THIS electronic commerce (eCommerce) TRADING PARTNER AGREEMENT (the "Agreement") is made between Eaton Corporation, an Ohio corporation, with offices at 1111 Superior Avenue, Cleveland, Ohio 44114 (“Eaton”) and the entity accepting the terms hereof (“Trading Partner”).
If you are representing a trading partner, accepting this agreement on behalf of the trading partner acknowledges that: a. I am the individual authorized to accept these terms on behalf of Trading Partner, b. This Agreement is binding on the entity as if executed in writing, and c. The individual who activated the accept button has the appropriate authority to act on the behalf of Trading Partner.
Agreement to Use eCommerce. Eaton and Trading Partner each agree to transact business electronically. If the web site is unavailable, Trading Partner may use other means of commerce communication already established until the web site is available again. Eaton will make reasonable attempt to notify Trading Partner of planned outages. If Trading Partner discovers unplanned outages, Trading Partner will promptly notify Eaton.

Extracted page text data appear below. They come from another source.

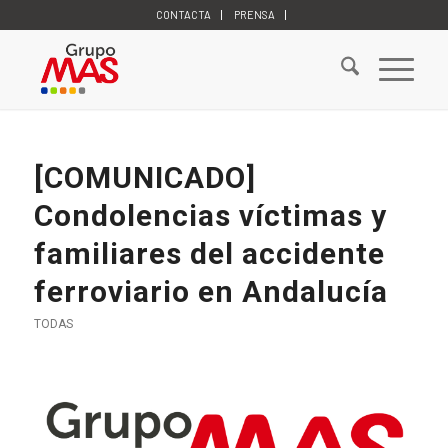
CONTACTA
PRENSA
[COMUNICADO]
Condolencias víctimas y
familiares del accidente
ferroviario en Andalucía
TODAS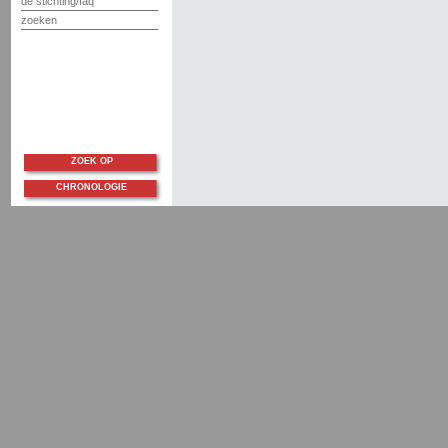
de stichting/faq
zoeken
ZOEK OP
CHRONOLOGIE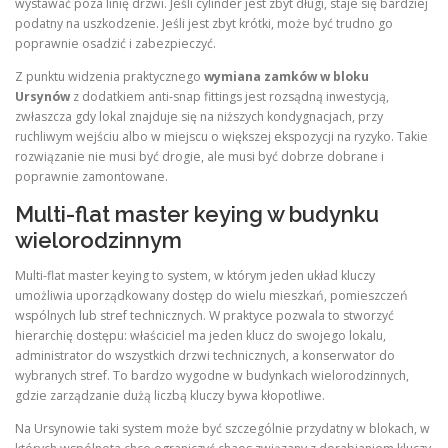
wystawać poza linię drzwi. Jeśli cylinder jest zbyt długi, staje się bardziej
podatny na uszkodzenie. Jeśli jest zbyt krótki, może być trudno go
poprawnie osadzić i zabezpieczyć.
Z punktu widzenia praktycznego
wymiana zamków w bloku
Ursynów
z dodatkiem anti-snap fittings jest rozsądną inwestycją,
zwłaszcza gdy lokal znajduje się na niższych kondygnacjach, przy
ruchliwym wejściu albo w miejscu o większej ekspozycji na ryzyko. Takie
rozwiązanie nie musi być drogie, ale musi być dobrze dobrane i
poprawnie zamontowane.
Multi-flat master keying w budynku
wielorodzinnym
Multi-flat master keying to system, w którym jeden układ kluczy
umożliwia uporządkowany dostęp do wielu mieszkań, pomieszczeń
wspólnych lub stref technicznych. W praktyce pozwala to stworzyć
hierarchię dostępu: właściciel ma jeden klucz do swojego lokalu,
administrator do wszystkich drzwi technicznych, a konserwator do
wybranych stref. To bardzo wygodne w budynkach wielorodzinnych,
gdzie zarządzanie dużą liczbą kluczy bywa kłopotliwe.
Na Ursynowie taki system może być szczególnie przydatny w blokach, w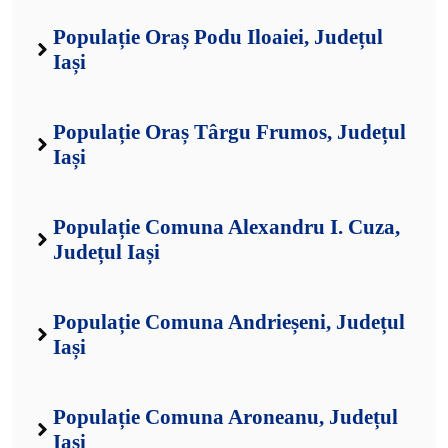
Populație Oraș Podu Iloaiei, Județul
Iași
Populație Oraș Târgu Frumos, Județul
Iași
Populație Comuna Alexandru I. Cuza,
Județul Iași
Populație Comuna Andrieșeni, Județul
Iași
Populație Comuna Aroneanu, Județul
Iași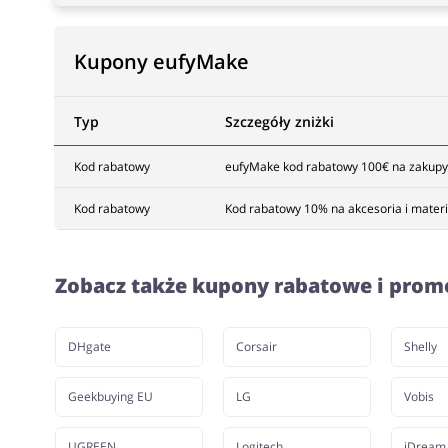
Kupony eufyMake
Typ
Szczegóły zniżki
Kod rabatowy
eufyMake kod rabatowy 100€ na zakupy
Kod rabatowy
Kod rabatowy 10% na akcesoria i mater
Zobacz także kupony rabatowe i prom
DHgate
Corsair
Shelly
Geekbuying EU
LG
Vobis
UGREEN
Logitech
iDream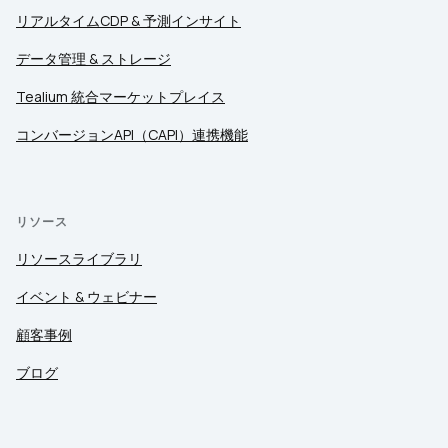
リアルタイムCDP & 予測インサイト
データ管理 & ストレージ
Tealium 統合マーケットプレイス
コンバージョンAPI（CAPI）連携機能
リソース
リソースライブラリ
イベント & ウェビナー
顧客事例
ブログ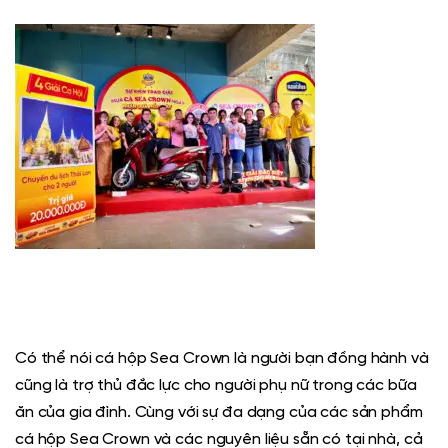
Có thể nói cá hộp Sea Crown là người bạn đồng hành và
cũng là trợ thủ đắc lực cho người phụ nữ trong các bữa
ăn của gia đình. Cùng với sự đa dạng của các sản phẩm
cá hộp Sea Crown và các nguyên liệu sẵn có tại nhà, cả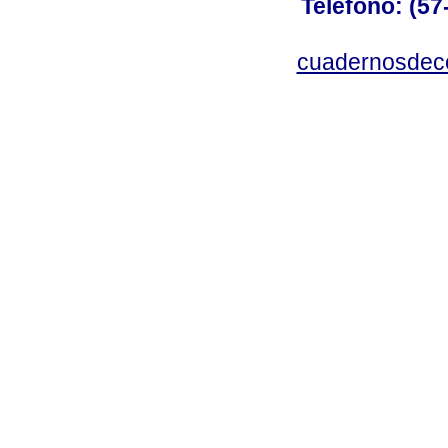
Teléfono: (57
cuadernosdec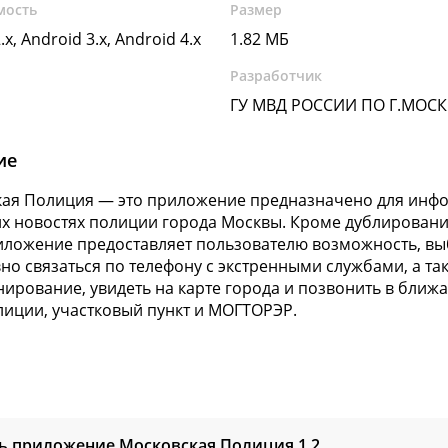
мость
Размер
.x, Android 3.x, Android 4.x
1.82 МБ
Разработчик
ГУ МВД РОССИИ ПО Г.МОСК
ие
ая Полиция — это приложение предназначено для инф
х новостях полиции города Москвы. Кроме дублирован
иложение предоставляет пользователю возможность, вы
но связаться по телефону с экстренными службами, а та
ирование, увидеть на карте города и позвонить в ближ
лиции, участковый пункт и МОГТОРЭР.
ть приложение Московская Полиция
1.2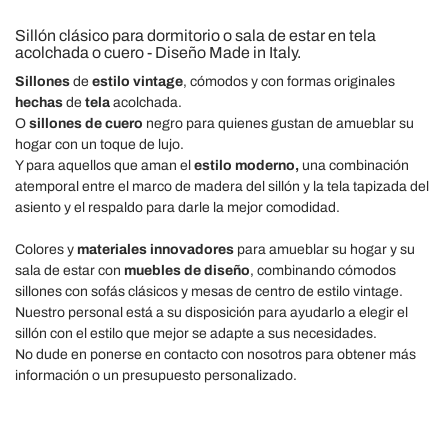
Sillón clásico para dormitorio o sala de estar en tela
acolchada o cuero - Diseño Made in Italy.
Sillones
de
estilo vintage
, cómodos y con formas originales
hechas
de
tela
acolchada.
O
sillones de cuero
negro para quienes gustan de amueblar su
hogar con un toque de lujo.
Y para aquellos que aman el
estilo moderno,
una combinación
atemporal entre el marco de madera del sillón y la tela tapizada del
asiento y el respaldo para darle la mejor comodidad.
Colores y
materiales innovadores
para amueblar su hogar y su
sala de estar con
muebles de diseño
, combinando cómodos
sillones con sofás clásicos y mesas de centro de estilo vintage.
Nuestro personal está a su disposición para ayudarlo a elegir el
sillón con el estilo que mejor se adapte a sus necesidades.
No dude en ponerse en contacto con nosotros para obtener más
información o un presupuesto personalizado.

Scope. This Agreement facilitates the exchange of information by electronic means between the parties. Except to the extent specifically set forth, the Agreement does not: a. Extend to the significance or effect of the information or communication actually exchanged, or b. Preclude contract formation or construction with reference to other writings or conduct between the parties recognizable under applicable law.
Standards. Where published industry standards exist (EDI Standards), the parties will transmit documents in compliance with those published industry standards. Where no published industry standards exist, the parties will agree upon the standards under which the documents are transmitted.
Third Party Service Providers. The parties will transmit all documents electronically either directly or through any third party service provider. Additional information regarding doing business electronically with Eaton can be found at this web address: http://www.eaton.com/EatonCom/OurCompany/DoingBusiness/index.htm Each party is responsible for: a. The costs of any third party service provider with which it contracts and b. The acts or omissions of its third party service provider in transmitting, receiving, storing or handling documents.
Security Procedures. Each party is required to use security procedures, including passwords or codes, to ensure that all transmissions are authorized and to protect its business records and data from improper access. If an individual is no longer eligible to access the programs and materials, the Trading Partner must promptly take action to de-activate all passwords that enable that individual to have access.
Confidentiality. Trading Partner acknowledges that the programs and materials accessed pursuant to this Agreement are proprietary and confidential information of Eaton. Each party must maintain the confidentiality of all information that it receives in transmissions on the programs and materials with at least the same degree of care, but not less than reasonable care, that it uses to protect its own confidential or proprietary information. Confidentiality of the confidential or proprietary information extends for a period of 5 years from the date of receipt of by the receiving party unless extended by mutual written agreement between the parties. Each party is permitted to disclose confidential or proprietary information if it is required by governmental rule, regulation, statute or order, provided the party required to disclose the information timely notifies the other party of that requirement, and provides assistance, at the information owner’s expense, in order to allow the other party to contest the disclosure requirement. Each party is permitted to disclose confidential or proprietary information with the advanced written consent of the other party. This obligation of confidentiality does not apply to information which a. Was in the public domain at the time of receipt, b. Entered the public domain through no fault of the receiving party after the receipt by the receiving party, c. Was in the receiving party’s possession free of any obligation of confidence at the time of receipt by the receiving party, d. Was rightfully communicated to the receiving party free of any obligation of confidence after the receipt by the receiving party, e. Independently developed by the receiving party without reference to informa¬tion.
Verification. Upon proper receipt of any EDI document, the receiving party shall promptly and properly transmit a functional acknowledgment in return, unless otherwise agreed by the parties.
Validity and Enforceability. Any document properly transmitted under this Agreement is a “writing” or “in writing”.
Limitations. Neither party is liable to the other for any loss of profits, loss of information, or any indirect, special, incidental, consequential, or any other damages of any kind related to the exchange of electronic documents or arising as a result of any delay, omission or error in the electronic transmission or receipt of any data or electronic document as contemplated under the term of this Agreement. Neither party is liable for any failure to perform its obligation in connection with any transaction or any document, where the failure results from any act of God or other cause beyond the party's reasonable control (including, without limitations, any mechanical, electronic or communications failure) which prevents the party from transmitting or receiving any documents.
Laws. The Uniform Commercial Code (as enacted in Ohio) or the UN Convention for Contracts for the International Sale of Goods (CISG) (with respect to transactions among parties of different CISG signatory countries) applies. The specification of data elements in applicable EDI Standards is not intended to alter the applicable provisions of the applicable law with regard to the formation or construction of contracts.